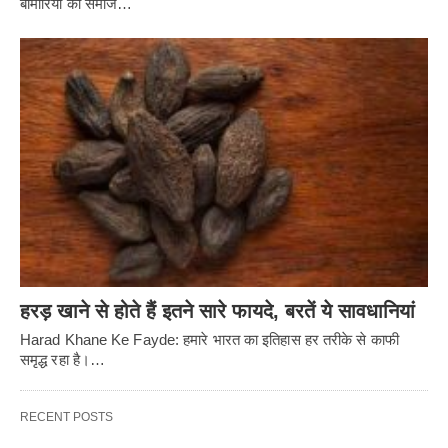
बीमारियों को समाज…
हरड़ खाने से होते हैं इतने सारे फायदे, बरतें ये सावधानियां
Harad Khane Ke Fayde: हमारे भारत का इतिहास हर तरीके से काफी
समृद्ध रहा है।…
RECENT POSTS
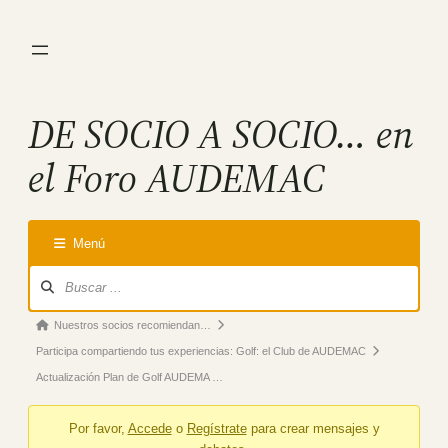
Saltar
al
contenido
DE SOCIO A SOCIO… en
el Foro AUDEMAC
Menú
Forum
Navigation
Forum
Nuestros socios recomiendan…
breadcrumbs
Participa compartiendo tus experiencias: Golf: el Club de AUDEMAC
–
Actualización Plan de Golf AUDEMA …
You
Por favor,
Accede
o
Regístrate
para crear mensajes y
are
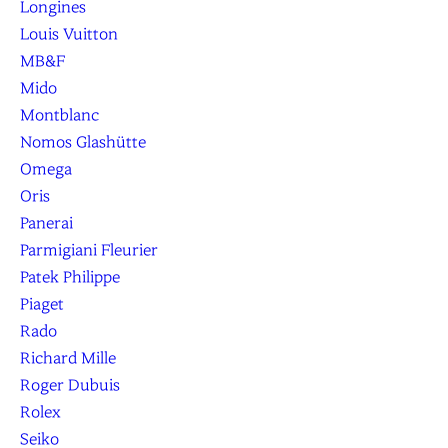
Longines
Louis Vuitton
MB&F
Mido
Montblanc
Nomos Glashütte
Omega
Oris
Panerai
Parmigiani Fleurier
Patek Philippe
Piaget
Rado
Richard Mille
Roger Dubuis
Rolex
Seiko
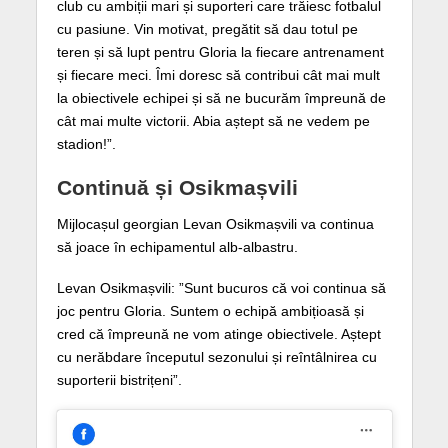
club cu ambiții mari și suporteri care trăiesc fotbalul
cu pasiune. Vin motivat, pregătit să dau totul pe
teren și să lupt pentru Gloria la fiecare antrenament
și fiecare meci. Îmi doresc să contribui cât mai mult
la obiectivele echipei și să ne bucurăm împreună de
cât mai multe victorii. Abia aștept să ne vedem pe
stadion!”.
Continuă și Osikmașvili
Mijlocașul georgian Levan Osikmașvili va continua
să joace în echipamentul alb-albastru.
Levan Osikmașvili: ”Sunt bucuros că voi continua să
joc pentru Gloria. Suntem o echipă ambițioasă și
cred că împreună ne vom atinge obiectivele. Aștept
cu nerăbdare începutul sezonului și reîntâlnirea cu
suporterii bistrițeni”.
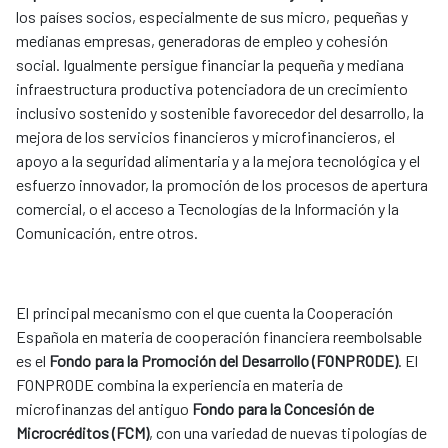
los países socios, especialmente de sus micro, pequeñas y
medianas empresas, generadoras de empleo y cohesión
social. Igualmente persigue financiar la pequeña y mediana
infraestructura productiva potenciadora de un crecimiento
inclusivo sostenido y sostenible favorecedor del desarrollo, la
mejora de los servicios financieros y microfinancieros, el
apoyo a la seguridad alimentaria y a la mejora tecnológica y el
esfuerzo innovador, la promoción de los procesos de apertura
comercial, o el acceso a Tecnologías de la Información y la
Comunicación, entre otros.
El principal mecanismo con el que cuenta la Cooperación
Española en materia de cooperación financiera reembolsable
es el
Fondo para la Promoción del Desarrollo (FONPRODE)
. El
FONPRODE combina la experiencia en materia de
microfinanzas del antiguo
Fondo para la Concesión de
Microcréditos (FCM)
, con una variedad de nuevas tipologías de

+++

### Aim of the exercise
Copy exactly the lines above, from the one containing "infraestructura productiva potenciadora" through the very last line.

### Written answer
infraestructura productiva potenciadora de un crecimiento
inclusivo sostenido y sostenible favorecedor del desarrollo, la
mejora de los servicios financieros y microfinancieros, el
apoyo a la seguridad alimentaria y a la mejora tecnológica y el
esfuerzo innovador, la promoción de los procesos de apertura
comercial, o el acceso a Tecnologías de la Información y la
Comunicación, entre otros.
El principal mecanismo con el que cuenta la Cooperación
Española en materia de cooperación financiera reembolsable
es el
Fondo para la Promoción del Desarrollo (FONPRODE)
. El
FONPRODE combina la experiencia en materia de
microfinanzas del antiguo
Fondo para la Concesión de
Microcréditos (FCM)
, con una variedad de nuevas tipologías de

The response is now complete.